What is clear as Mr. Macron moves to raise France’s retirement age to 64 from 62 – which would still make it among the lowest of any developed country – is how the opposition to the change aimed at eliminating a growing deficit in the country’s pension system is representative of the conflicted relationship the French have with capitalism itself. It is no coincidence that the term “bourgeois” originated in France and came to acquire its negative connotation there. The French have always looked down on the profit motive. They like to think of themselves as being above the crude determinations of the market, even if it’s blatantly untrue.

“Anticapitalism is stronger in France than in almost all the other countries surveyed,” German historian Rainer Zitelmann, whose most recent book explores perceptions of capitalism around the world, recently told L’Express magazine. “The French left is obsessed with anticapitalism, but so is part of the French right, like [National Rally leader] Marine Le Pen … In no other nation is social jealousy of the rich as strong as in France.”

This may seem incongruous given France’s massive dominance of the global luxury goods market.

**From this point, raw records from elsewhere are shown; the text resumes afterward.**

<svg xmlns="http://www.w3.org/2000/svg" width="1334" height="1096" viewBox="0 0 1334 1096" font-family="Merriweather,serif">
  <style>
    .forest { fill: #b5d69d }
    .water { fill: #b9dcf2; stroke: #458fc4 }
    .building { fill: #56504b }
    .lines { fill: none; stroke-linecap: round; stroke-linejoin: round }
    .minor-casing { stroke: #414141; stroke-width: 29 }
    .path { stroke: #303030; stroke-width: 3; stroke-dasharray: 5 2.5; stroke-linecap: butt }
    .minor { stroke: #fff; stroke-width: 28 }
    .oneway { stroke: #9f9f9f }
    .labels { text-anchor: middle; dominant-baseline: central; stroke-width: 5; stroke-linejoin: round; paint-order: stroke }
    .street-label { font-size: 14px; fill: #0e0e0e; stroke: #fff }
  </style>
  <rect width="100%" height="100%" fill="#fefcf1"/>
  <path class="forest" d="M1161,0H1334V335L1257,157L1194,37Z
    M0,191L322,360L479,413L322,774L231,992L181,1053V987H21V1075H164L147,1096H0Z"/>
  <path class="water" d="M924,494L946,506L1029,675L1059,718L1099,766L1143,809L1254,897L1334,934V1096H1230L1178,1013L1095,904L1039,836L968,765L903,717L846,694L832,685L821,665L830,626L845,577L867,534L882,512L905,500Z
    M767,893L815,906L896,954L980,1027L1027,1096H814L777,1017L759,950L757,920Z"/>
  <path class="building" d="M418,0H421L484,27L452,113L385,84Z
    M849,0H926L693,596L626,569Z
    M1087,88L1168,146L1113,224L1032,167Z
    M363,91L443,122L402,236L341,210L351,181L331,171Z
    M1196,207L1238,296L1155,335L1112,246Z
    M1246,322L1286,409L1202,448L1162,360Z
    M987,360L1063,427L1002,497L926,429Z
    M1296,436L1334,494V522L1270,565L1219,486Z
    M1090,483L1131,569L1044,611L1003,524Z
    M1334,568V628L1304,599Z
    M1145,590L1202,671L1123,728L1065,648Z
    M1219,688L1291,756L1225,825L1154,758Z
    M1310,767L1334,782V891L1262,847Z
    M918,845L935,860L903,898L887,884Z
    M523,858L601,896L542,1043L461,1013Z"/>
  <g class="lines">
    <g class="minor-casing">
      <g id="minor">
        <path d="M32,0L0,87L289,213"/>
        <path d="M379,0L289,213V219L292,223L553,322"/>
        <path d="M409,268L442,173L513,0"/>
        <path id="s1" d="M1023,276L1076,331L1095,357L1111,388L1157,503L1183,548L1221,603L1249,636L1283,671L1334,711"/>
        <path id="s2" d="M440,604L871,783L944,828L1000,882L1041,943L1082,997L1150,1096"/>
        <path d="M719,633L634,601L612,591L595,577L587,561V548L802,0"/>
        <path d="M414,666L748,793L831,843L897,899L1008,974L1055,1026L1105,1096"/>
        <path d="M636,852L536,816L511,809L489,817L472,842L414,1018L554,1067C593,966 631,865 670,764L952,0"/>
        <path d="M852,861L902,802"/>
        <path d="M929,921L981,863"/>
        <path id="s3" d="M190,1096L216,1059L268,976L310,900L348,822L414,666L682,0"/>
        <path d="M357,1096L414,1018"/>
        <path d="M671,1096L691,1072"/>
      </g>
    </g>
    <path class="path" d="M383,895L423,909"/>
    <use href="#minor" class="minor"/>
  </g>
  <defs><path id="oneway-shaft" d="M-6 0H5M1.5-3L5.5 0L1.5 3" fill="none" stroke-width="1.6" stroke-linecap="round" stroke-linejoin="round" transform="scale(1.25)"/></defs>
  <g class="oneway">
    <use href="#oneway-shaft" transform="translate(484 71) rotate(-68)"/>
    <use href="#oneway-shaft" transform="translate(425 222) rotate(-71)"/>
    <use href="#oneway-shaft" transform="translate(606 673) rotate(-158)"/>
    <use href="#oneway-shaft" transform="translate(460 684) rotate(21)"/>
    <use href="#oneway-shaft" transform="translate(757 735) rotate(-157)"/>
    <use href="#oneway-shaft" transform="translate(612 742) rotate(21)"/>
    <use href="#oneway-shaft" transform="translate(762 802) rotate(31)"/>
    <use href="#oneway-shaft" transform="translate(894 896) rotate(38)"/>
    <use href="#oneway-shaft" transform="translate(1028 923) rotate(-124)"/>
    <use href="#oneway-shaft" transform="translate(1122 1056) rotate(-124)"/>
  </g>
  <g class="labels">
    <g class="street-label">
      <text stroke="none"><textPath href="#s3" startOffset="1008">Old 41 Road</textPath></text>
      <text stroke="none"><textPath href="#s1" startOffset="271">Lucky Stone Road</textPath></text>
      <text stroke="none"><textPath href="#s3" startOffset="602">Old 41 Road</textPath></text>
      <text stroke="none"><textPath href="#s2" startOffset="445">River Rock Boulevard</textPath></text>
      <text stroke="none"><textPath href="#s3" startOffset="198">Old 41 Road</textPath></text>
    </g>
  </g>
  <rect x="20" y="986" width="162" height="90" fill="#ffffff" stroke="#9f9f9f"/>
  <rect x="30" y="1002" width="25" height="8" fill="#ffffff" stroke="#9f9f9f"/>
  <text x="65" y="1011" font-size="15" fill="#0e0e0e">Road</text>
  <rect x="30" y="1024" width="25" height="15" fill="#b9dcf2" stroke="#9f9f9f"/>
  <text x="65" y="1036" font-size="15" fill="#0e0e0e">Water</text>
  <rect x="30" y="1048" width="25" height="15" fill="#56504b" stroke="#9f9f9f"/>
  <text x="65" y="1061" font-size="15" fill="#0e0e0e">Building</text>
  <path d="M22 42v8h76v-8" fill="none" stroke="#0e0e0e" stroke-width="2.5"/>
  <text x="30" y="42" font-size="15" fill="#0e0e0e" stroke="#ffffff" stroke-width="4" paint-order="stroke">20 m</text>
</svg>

After all, the rest of the world still associates France with the finer things in life. Its big-name luxury brands are to France what Google, Amazon, Meta and Apple are to the United States.

On the day before the Constitutional Council gave its thumbs up to the pension reform plan, protesters stormed the headquarters of LVMH Moët Hennessy Louis Vuitton just off the Champs-Elysées, chanting: “The money for pensions is here.”

The same day, LVMH’s share price hit a record high on the Paris Bourse, which itself has hit successive new peaks in recent weeks on the strength of LVMH, Hermès, Kering, L’Oréal and other French fashion and cosmetics giants that have seen global sales and profits surge, especially as China’s economy reopens.

For the first time, the world’s richest man and woman are both French, with LVMH-controlling shareholder Bernard Arnault topping this year’s Forbes billionaires list, with a fortune worth an estimated US$211-billion, and L’Oréal heiress Françoise Bettencourt Meyers in 11th place overall with an estimated net worth of US$80.5-billion.

French brands accounted for 34.5 per cent of the US$305-billion in sales registered by the world’s top 100 luxury goods companies in 2021, according to consulting firm Deloitte’s latest Global Powers of Luxury Goods report, an increase of 6.2 percentage points from 2020. LVMH – which also owns Christian Dior, Tiffany & Co., Fendi, Tag Heuer and Bulgari among others – alone posted sales of more than US$75-billion. And that was before the pandemic ended.

You might think LVMH’s global success would at least win Mr. Arnault grudging admiration from the French public. Not so. Except for Mr. Macron, no individual has been the target of more opprobrium from opponents of the pension reform law than the 74-year-old Mr. Arnault. His face plastered on “Wanted” posters has been a fixture at their demonstrations.

As a result, LVMH has gone on a charm offensive in recent weeks. Its glossy Louis Vuitton ads featuring movie stars and sports celebrities have been replaced in the pages of French newspapers with ones touting its patriotism, environmental leadership and contribution to the French economy as the country’s biggest job creator. No word on whether its working.

In the land of Liberté, Égalité, Fraternité, the accent falls mostly on Égalité.